[Dataset items]
□ □ □ □

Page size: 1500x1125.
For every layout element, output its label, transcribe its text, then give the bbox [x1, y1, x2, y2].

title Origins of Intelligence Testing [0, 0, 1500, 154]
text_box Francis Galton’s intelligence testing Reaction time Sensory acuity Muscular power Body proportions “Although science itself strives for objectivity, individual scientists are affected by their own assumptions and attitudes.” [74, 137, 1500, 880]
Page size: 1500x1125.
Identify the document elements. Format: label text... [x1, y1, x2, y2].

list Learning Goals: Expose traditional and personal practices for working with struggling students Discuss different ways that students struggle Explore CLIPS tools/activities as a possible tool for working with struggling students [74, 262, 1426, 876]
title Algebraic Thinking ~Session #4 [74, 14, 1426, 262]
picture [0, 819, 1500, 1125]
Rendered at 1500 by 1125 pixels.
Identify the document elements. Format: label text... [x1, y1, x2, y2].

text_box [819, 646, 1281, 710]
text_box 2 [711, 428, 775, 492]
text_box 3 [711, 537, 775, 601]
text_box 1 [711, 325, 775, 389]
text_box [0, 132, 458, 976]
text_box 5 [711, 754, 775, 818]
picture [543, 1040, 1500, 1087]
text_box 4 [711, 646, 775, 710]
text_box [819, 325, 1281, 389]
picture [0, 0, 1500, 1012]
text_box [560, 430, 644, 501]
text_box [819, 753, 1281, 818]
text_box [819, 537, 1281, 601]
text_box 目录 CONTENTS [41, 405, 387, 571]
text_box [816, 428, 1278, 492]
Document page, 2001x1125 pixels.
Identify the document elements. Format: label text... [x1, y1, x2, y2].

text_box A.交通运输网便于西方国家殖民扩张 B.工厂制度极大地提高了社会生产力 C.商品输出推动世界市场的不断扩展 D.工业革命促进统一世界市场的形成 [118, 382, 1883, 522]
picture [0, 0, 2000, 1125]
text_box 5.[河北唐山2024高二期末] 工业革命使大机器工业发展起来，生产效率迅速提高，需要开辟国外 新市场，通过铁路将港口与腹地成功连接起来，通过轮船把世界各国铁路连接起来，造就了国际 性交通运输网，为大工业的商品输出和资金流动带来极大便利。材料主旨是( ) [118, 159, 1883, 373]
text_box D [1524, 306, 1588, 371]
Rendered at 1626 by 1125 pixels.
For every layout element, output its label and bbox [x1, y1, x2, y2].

□ □ □ □

● Exercise
The data above should be reproduced in full, word for word.

● Task response
Page size: 1500x1125.
For every layout element, output its label, transcribe its text, then give the bbox [x1, y1, x2, y2].

title Origins of Intelligence Testing [0, 0, 1500, 154]
text_box Francis Galton’s intelligence testing Reaction time Sensory acuity Muscular power Body proportions “Although science itself strives for objectivity, individual scientists are affected by their own assumptions and attitudes.” [74, 137, 1500, 880]
Page size: 1500x1125.
Identify the document elements. Format: label text... [x1, y1, x2, y2].

list Learning Goals: Expose traditional and personal practices for working with struggling students Discuss different ways that students struggle Explore CLIPS tools/activities as a possible tool for working with struggling students [74, 262, 1426, 876]
title Algebraic Thinking ~Session #4 [74, 14, 1426, 262]
picture [0, 819, 1500, 1125]
Rendered at 1500 by 1125 pixels.
Identify the document elements. Format: label text... [x1, y1, x2, y2].

text_box [819, 646, 1281, 710]
text_box 2 [711, 428, 775, 492]
text_box 3 [711, 537, 775, 601]
text_box 1 [711, 325, 775, 389]
text_box [0, 132, 458, 976]
text_box 5 [711, 754, 775, 818]
picture [543, 1040, 1500, 1087]
text_box 4 [711, 646, 775, 710]
text_box [819, 325, 1281, 389]
picture [0, 0, 1500, 1012]
text_box [560, 430, 644, 501]
text_box [819, 753, 1281, 818]
text_box [819, 537, 1281, 601]
text_box 目录 CONTENTS [41, 405, 387, 571]
text_box [816, 428, 1278, 492]
Document page, 2001x1125 pixels.
Identify the document elements. Format: label text... [x1, y1, x2, y2].

text_box A.交通运输网便于西方国家殖民扩张 B.工厂制度极大地提高了社会生产力 C.商品输出推动世界市场的不断扩展 D.工业革命促进统一世界市场的形成 [118, 382, 1883, 522]
picture [0, 0, 2000, 1125]
text_box 5.[河北唐山2024高二期末] 工业革命使大机器工业发展起来，生产效率迅速提高，需要开辟国外 新市场，通过铁路将港口与腹地成功连接起来，通过轮船把世界各国铁路连接起来，造就了国际 性交通运输网，为大工业的商品输出和资金流动带来极大便利。材料主旨是( ) [118, 159, 1883, 373]
text_box D [1524, 306, 1588, 371]
Rendered at 1626 by 1125 pixels.
For every layout element, output its label and bbox [x1, y1, x2, y2].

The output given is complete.